Wer druckt denn heute eigentlich noch was aus? Klar es gibt Dinge die auf Papier erfolgen müssen aber meistens nutze ich meinen "Drucker" um Sachen zu scannen und zu damit zu archivieren. Das Drucken ist nur noch so eine Nice-2-Have Funktion neben dem Scannen / Kopieren Must-Have.
 

IICARUS

Kokü-Junkie (m/w)
Die Druckqualität ist mir für Farbdrucke ausreichend. Für Fotos nutze ich mein Drucker ehe nicht, die lasse ich in Fotoshops ausdrucken und so viele Fotos drucke ich auch nicht, weshalb ich dazu kein Drucker dazu benötige. Ganz davon abgesehen, dass es meist dann ehe nicht günstiger wird, weil solche spezielle Drucker noch mehr kosten und die Farbpatronen davon auch nicht günstig ausfallen. Wenn ich alles dazu berechne, um Fotos auszudrucken, komme ich in einem Fotoshop auch günstiger davon.
 
Zuletzt bearbeitet:

SFT-GSG

Software-Overclocker(in)
Tinte kommt mir nicht mehr ins Haus. Da sind die Patronen regelmäßig "leergereinigt" worden. Gerade Brother ist da ganz vorne auf meiner Liste. Gefühlt jeden Tag musste gereinigt werden. Die Patronen waren fast immer leer...besonders dann wenn man dringend Drucken musste. Wenn ich anno 1996 denke...Mein kleiner HP Deskjet660c. Da konnte man ganze Handbücher drucken, mehrere 100 Seiten waren kein Problem. Heute musst du bei "billig" tintendruckern Angst haben, das er den ersten Satz Patronen überlebt.

Hab seit 2014 eine Dell FarbLaserdrucker. Bisher musste ich einmal die Patronen wechseln...und das Ding frisst sogar Replika.
 

sterreich

Software-Overclocker(in)
pffft, das ist noch gar nichts.
Mein alter Epson Drucker hat das Scannen verweigert...weil er die Magenta-Patrone nicht mehr erkannt hat (Umzugsschaden)

Druckerhersteller gehören durch die Bank vom EUGH für ein paar Milliarden verdonnert.
Leider merken sich die Leute das auch nicht.

Epson hatte so etwas schon in meiner Jugend abgezogen, also vor knapp über 20 Jahren.'
Seit der Zeit berücksichtige ich diesen Hersteller wenn ein Kauf ansteht nicht mehr!
Die anderen sind nicht wirklich besser. :/
Selbes Problem bei einem Canon gehabt.
 

TEAM_70335

PC-Selbstbauer(in)
ich habe einen Kyocera FS-1300D das Ding ist von 2008! hat erst den Dritten Toner.
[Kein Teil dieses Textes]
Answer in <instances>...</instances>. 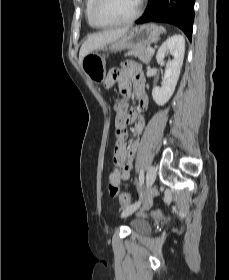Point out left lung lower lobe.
Returning a JSON list of instances; mask_svg holds the SVG:
<instances>
[{
  "mask_svg": "<svg viewBox=\"0 0 229 280\" xmlns=\"http://www.w3.org/2000/svg\"><path fill=\"white\" fill-rule=\"evenodd\" d=\"M195 0H149L136 23L165 22L179 27L191 41Z\"/></svg>",
  "mask_w": 229,
  "mask_h": 280,
  "instance_id": "obj_1",
  "label": "left lung lower lobe"
}]
</instances>
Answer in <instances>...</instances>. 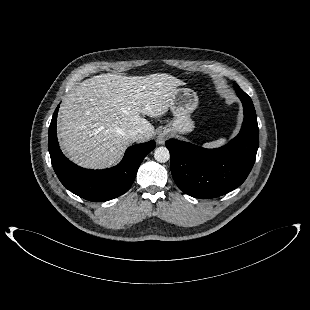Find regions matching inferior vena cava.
<instances>
[{"label": "inferior vena cava", "mask_w": 310, "mask_h": 310, "mask_svg": "<svg viewBox=\"0 0 310 310\" xmlns=\"http://www.w3.org/2000/svg\"><path fill=\"white\" fill-rule=\"evenodd\" d=\"M142 131L132 130L129 132V137L132 141H137L142 137Z\"/></svg>", "instance_id": "inferior-vena-cava-1"}]
</instances>
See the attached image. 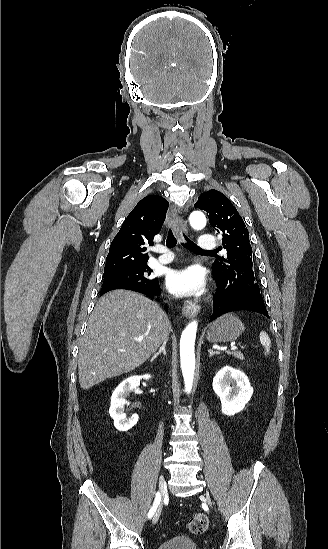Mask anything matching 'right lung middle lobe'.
I'll return each mask as SVG.
<instances>
[{
    "label": "right lung middle lobe",
    "mask_w": 328,
    "mask_h": 549,
    "mask_svg": "<svg viewBox=\"0 0 328 549\" xmlns=\"http://www.w3.org/2000/svg\"><path fill=\"white\" fill-rule=\"evenodd\" d=\"M147 264L130 266L104 272L101 295L114 289H144L152 286L156 279L151 278Z\"/></svg>",
    "instance_id": "dd1d6c3e"
}]
</instances>
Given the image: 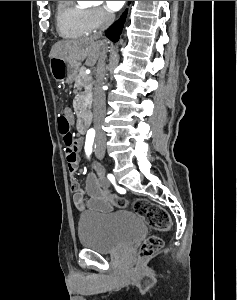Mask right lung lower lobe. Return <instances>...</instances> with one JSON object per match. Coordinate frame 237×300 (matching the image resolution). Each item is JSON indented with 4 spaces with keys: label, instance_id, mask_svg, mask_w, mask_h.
Wrapping results in <instances>:
<instances>
[{
    "label": "right lung lower lobe",
    "instance_id": "right-lung-lower-lobe-1",
    "mask_svg": "<svg viewBox=\"0 0 237 300\" xmlns=\"http://www.w3.org/2000/svg\"><path fill=\"white\" fill-rule=\"evenodd\" d=\"M127 11L116 21L106 32V36L113 42H117L122 32L123 24L126 18Z\"/></svg>",
    "mask_w": 237,
    "mask_h": 300
}]
</instances>
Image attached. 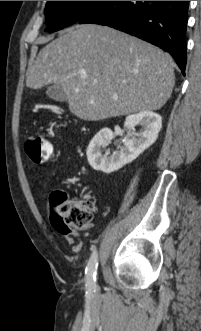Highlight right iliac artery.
I'll return each mask as SVG.
<instances>
[{
	"label": "right iliac artery",
	"instance_id": "right-iliac-artery-1",
	"mask_svg": "<svg viewBox=\"0 0 201 331\" xmlns=\"http://www.w3.org/2000/svg\"><path fill=\"white\" fill-rule=\"evenodd\" d=\"M97 266H98V253L96 248H94L85 270L87 287L90 291H95L96 289Z\"/></svg>",
	"mask_w": 201,
	"mask_h": 331
}]
</instances>
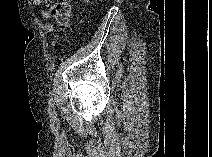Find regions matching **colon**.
Instances as JSON below:
<instances>
[{
	"instance_id": "1",
	"label": "colon",
	"mask_w": 212,
	"mask_h": 157,
	"mask_svg": "<svg viewBox=\"0 0 212 157\" xmlns=\"http://www.w3.org/2000/svg\"><path fill=\"white\" fill-rule=\"evenodd\" d=\"M50 15L60 26L66 27L70 19L71 5L66 0H49Z\"/></svg>"
}]
</instances>
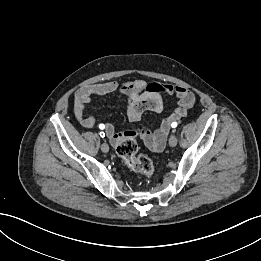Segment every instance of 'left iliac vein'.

Das einzige was defekt ist ist die Abnehmerwalze, dadurch ist ein Schwarzer Punkt auf dem Blatt...könnte man tauschen, ich lebe damit aber schon seit ca. 6 Jahren.

Dann habe ich noch einen HP-Officejet Tintenstrahler, den ich vorwiegend als Scanner nutze der Verbrauch an Patronen ist bei dem exorbitant, da die Mühle sich ständig selbst reinigt.